| Activity |
Each record should appear again in the response exactly as it does in the original.

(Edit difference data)
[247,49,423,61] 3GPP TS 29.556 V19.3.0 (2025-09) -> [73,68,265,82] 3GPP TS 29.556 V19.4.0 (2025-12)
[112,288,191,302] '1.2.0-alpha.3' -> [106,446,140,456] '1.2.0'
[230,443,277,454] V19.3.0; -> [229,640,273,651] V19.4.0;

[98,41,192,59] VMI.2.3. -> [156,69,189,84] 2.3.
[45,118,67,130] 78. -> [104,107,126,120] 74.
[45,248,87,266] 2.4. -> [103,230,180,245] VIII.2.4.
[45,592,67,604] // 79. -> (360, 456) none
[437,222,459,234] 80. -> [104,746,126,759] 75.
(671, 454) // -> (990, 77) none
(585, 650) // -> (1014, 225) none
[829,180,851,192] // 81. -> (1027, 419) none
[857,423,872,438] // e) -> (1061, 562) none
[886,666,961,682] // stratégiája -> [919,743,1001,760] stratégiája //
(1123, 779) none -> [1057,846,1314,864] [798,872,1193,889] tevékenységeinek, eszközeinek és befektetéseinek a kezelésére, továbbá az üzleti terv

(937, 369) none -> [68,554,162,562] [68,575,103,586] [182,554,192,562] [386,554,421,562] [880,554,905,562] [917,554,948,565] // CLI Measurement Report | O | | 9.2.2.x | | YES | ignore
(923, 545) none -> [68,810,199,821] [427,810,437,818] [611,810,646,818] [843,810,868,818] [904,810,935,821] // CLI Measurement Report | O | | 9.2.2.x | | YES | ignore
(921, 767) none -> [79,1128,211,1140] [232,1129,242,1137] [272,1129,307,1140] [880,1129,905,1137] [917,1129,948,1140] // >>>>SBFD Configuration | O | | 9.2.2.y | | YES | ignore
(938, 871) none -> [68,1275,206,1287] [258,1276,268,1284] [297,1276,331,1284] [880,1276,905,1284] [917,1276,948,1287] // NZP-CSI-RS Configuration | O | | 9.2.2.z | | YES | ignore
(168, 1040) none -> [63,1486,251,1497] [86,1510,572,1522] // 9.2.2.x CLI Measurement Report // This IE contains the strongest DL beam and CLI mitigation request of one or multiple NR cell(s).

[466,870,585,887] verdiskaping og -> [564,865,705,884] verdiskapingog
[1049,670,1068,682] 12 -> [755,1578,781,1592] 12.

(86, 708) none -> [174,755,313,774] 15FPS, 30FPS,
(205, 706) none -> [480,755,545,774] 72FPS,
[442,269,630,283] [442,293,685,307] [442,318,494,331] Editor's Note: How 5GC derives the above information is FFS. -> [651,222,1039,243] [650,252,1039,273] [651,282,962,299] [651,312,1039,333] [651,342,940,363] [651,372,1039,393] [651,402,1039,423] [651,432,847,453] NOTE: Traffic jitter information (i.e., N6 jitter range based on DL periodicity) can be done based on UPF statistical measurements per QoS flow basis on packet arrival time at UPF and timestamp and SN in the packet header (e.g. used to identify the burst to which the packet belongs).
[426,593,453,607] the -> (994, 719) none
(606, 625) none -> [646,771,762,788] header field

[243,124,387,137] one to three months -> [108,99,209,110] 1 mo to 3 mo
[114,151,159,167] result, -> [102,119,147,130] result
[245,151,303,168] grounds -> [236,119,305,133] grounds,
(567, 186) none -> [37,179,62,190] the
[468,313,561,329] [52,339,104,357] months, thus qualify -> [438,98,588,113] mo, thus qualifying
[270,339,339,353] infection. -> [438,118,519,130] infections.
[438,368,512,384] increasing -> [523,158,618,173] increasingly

| Expected answer |
[247,49,423,61] 3GPP TS 29.556 V19.3.0 (2025-09) -> [73,68,265,82] 3GPP TS 29.556 V19.4.0 (2025-12)
[112,288,191,302] '1.2.0-alpha.3' -> [106,446,140,456] '1.2.0'
[230,443,277,454] V19.3.0; -> [229,640,273,651] V19.4.0;

[98,41,192,59] VMI.2.3. -> [156,69,189,84] 2.3.
[45,118,67,130] 78. -> [104,107,126,120] 74.
[45,248,87,266] 2.4. -> [103,230,180,245] VIII.2.4.
[45,592,67,604] // 79. -> (360, 456) none
[437,222,459,234] 80. -> [104,746,126,759] 75.
(671, 454) // -> (990, 77) none
(585, 650) // -> (1014, 225) none
[829,180,851,192] // 81. -> (1027, 419) none
[857,423,872,438] // e) -> (1061, 562) none
[886,666,961,682] // stratégiája -> [919,743,1001,760] stratégiája //
(1123, 779) none -> [1057,846,1314,864] [798,872,1193,889] tevékenységeinek, eszközeinek és befektetéseinek a kezelésére, továbbá az üzleti terv

(937, 369) none -> [68,554,162,562] [68,575,103,586] [182,554,192,562] [386,554,421,562] [880,554,905,562] [917,554,948,565] // CLI Measurement Report | O | | 9.2.2.x | | YES | ignore
(923, 545) none -> [68,810,199,821] [427,810,437,818] [611,810,646,818] [843,810,868,818] [904,810,935,821] // CLI Measurement Report | O | | 9.2.2.x | | YES | ignore
(921, 767) none -> [79,1128,211,1140] [232,1129,242,1137] [272,1129,307,1140] [880,1129,905,1137] [917,1129,948,1140] // >>>>SBFD Configuration | O | | 9.2.2.y | | YES | ignore
(938, 871) none -> [68,1275,206,1287] [258,1276,268,1284] [297,1276,331,1284] [880,1276,905,1284] [917,1276,948,1287] // NZP-CSI-RS Configuration | O | | 9.2.2.z | | YES | ignore
(168, 1040) none -> [63,1486,251,1497] [86,1510,572,1522] // 9.2.2.x CLI Measurement Report // This IE contains the strongest DL beam and CLI mitigation request of one or multiple NR cell(s).

[466,870,585,887] verdiskaping og -> [564,865,705,884] verdiskapingog
[1049,670,1068,682] 12 -> [755,1578,781,1592] 12.

(86, 708) none -> [174,755,313,774] 15FPS, 30FPS,
(205, 706) none -> [480,755,545,774] 72FPS,
[442,269,630,283] [442,293,685,307] [442,318,494,331] Editor's Note: How 5GC derives the above information is FFS. -> [651,222,1039,243] [650,252,1039,273] [651,282,962,299] [651,312,1039,333] [651,342,940,363] [651,372,1039,393] [651,402,1039,423] [651,432,847,453] NOTE: Traffic jitter information (i.e., N6 jitter range based on DL periodicity) can be done based on UPF statistical measurements per QoS flow basis on packet arrival time at UPF and timestamp and SN in the packet header (e.g. used to identify the burst to which the packet belongs).
[426,593,453,607] the -> (994, 719) none
(606, 625) none -> [646,771,762,788] header field

[243,124,387,137] one to three months -> [108,99,209,110] 1 mo to 3 mo
[114,151,159,167] result, -> [102,119,147,130] result
[245,151,303,168] grounds -> [236,119,305,133] grounds,
(567, 186) none -> [37,179,62,190] the
[468,313,561,329] [52,339,104,357] months, thus qualify -> [438,98,588,113] mo, thus qualifying
[270,339,339,353] infection. -> [438,118,519,130] infections.
[438,368,512,384] increasing -> [523,158,618,173] increasingly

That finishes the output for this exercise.